David L. Pierce
Director, NASA’s Wallops Flight Facility
Mr. David L. Pierce is the Director of NASA’s Goddard Space Flight Center’s (GSFC) Wallops Flight Facility (WFF) on Virginia’s Eastern Shore. As WFF Director, Mr. Pierce leads NASA’s suborbital scientific research using sounding rockets, scientific balloons, airborne science aircraft, small spacecraft, and the agency’s only owned and operated launch range. Wallops, as a multi-tenant/multi-user facility, is a one-of-a-kind, unique national asset. Together with its mission partners, Wallops is a leader in providing safe and cost-effective access to space to meet government and commercial sector needs for accessing flight regimes worldwide from the Earth’s surface to the Moon and beyond.
Mr. Pierce has more than 37 years of program and project management experience at NASA’s Goddard Space Flight Center. Prior to his appointment in 2019 as NASA Wallops’ director, Pierce served as deputy director for Institutions, Programs, and Business Management in Goddard’s Science and Exploration Directorate (SED) from 2016 to 2018. He also served as the NASA Wallops’ Deputy Director, assisting in the management of Wallops and its program and institutional elements. Between 2011 and 2016, Pierce served as the senior Program Executive for Suborbital Research at NASA Headquarters (HQ), overseeing implementation of NASA’s Suborbital Research Program, a broad portfolio of aircraft, scientific balloons, sounding rockets, ISS payloads and small satellite research missions.

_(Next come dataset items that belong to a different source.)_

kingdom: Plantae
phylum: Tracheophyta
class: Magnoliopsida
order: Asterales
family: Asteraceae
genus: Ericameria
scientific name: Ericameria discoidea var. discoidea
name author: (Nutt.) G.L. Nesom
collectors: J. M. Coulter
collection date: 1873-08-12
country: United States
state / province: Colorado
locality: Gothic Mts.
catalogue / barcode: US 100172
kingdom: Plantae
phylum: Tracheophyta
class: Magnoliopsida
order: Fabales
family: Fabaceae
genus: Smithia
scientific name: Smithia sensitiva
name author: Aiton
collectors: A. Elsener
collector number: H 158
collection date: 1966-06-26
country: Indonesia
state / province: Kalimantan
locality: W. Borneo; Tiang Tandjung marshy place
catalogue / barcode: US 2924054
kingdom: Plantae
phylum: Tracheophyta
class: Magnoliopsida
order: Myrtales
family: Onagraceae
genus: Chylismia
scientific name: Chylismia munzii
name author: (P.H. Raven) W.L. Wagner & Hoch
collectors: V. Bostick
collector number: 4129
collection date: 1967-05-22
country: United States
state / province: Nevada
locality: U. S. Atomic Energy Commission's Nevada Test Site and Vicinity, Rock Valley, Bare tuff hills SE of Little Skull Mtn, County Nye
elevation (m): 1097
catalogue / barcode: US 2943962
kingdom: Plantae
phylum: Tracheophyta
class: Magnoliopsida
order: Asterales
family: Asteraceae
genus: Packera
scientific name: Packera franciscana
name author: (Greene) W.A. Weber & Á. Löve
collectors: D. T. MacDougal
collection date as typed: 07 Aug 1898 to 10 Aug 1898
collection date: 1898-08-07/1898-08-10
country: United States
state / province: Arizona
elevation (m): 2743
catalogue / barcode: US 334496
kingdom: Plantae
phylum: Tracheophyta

Mr. Pierce served as NASA's Balloon Program Office chief from 2004 to 2011, where he was responsible for overseeing the NASA balloon program, as well as the Columbia Scientific Balloon Facility (CSBF), located in Palestine, Texas. Pierce served as Project Manager within the Explorers Program from 1998 to 2004, the nation’s oldest flight program, managing University-class Explorer (UNEX) and Small Explorer (SMEX) missions. He started his career at NASA Wallops working as an aerospace engineer in the Aircraft Programs Branch, modifying research aircraft to meet Earth science community needs and serving as mission manager on airborne science field campaigns.
Mr. Pierce earned his Bachelor’s degree in aerospace engineering from North Carolina State University in 1986, and his Master’s degree in mechanical engineering from the University of Virginia in 1994. He has received numerous individual and group achievement awards throughout his career, and was awarded NASA’s Exceptional Service and Exceptional Achievement Medals. Mr. Pierce is the 2021 recipient of the Meritorious Presidential Rank Award.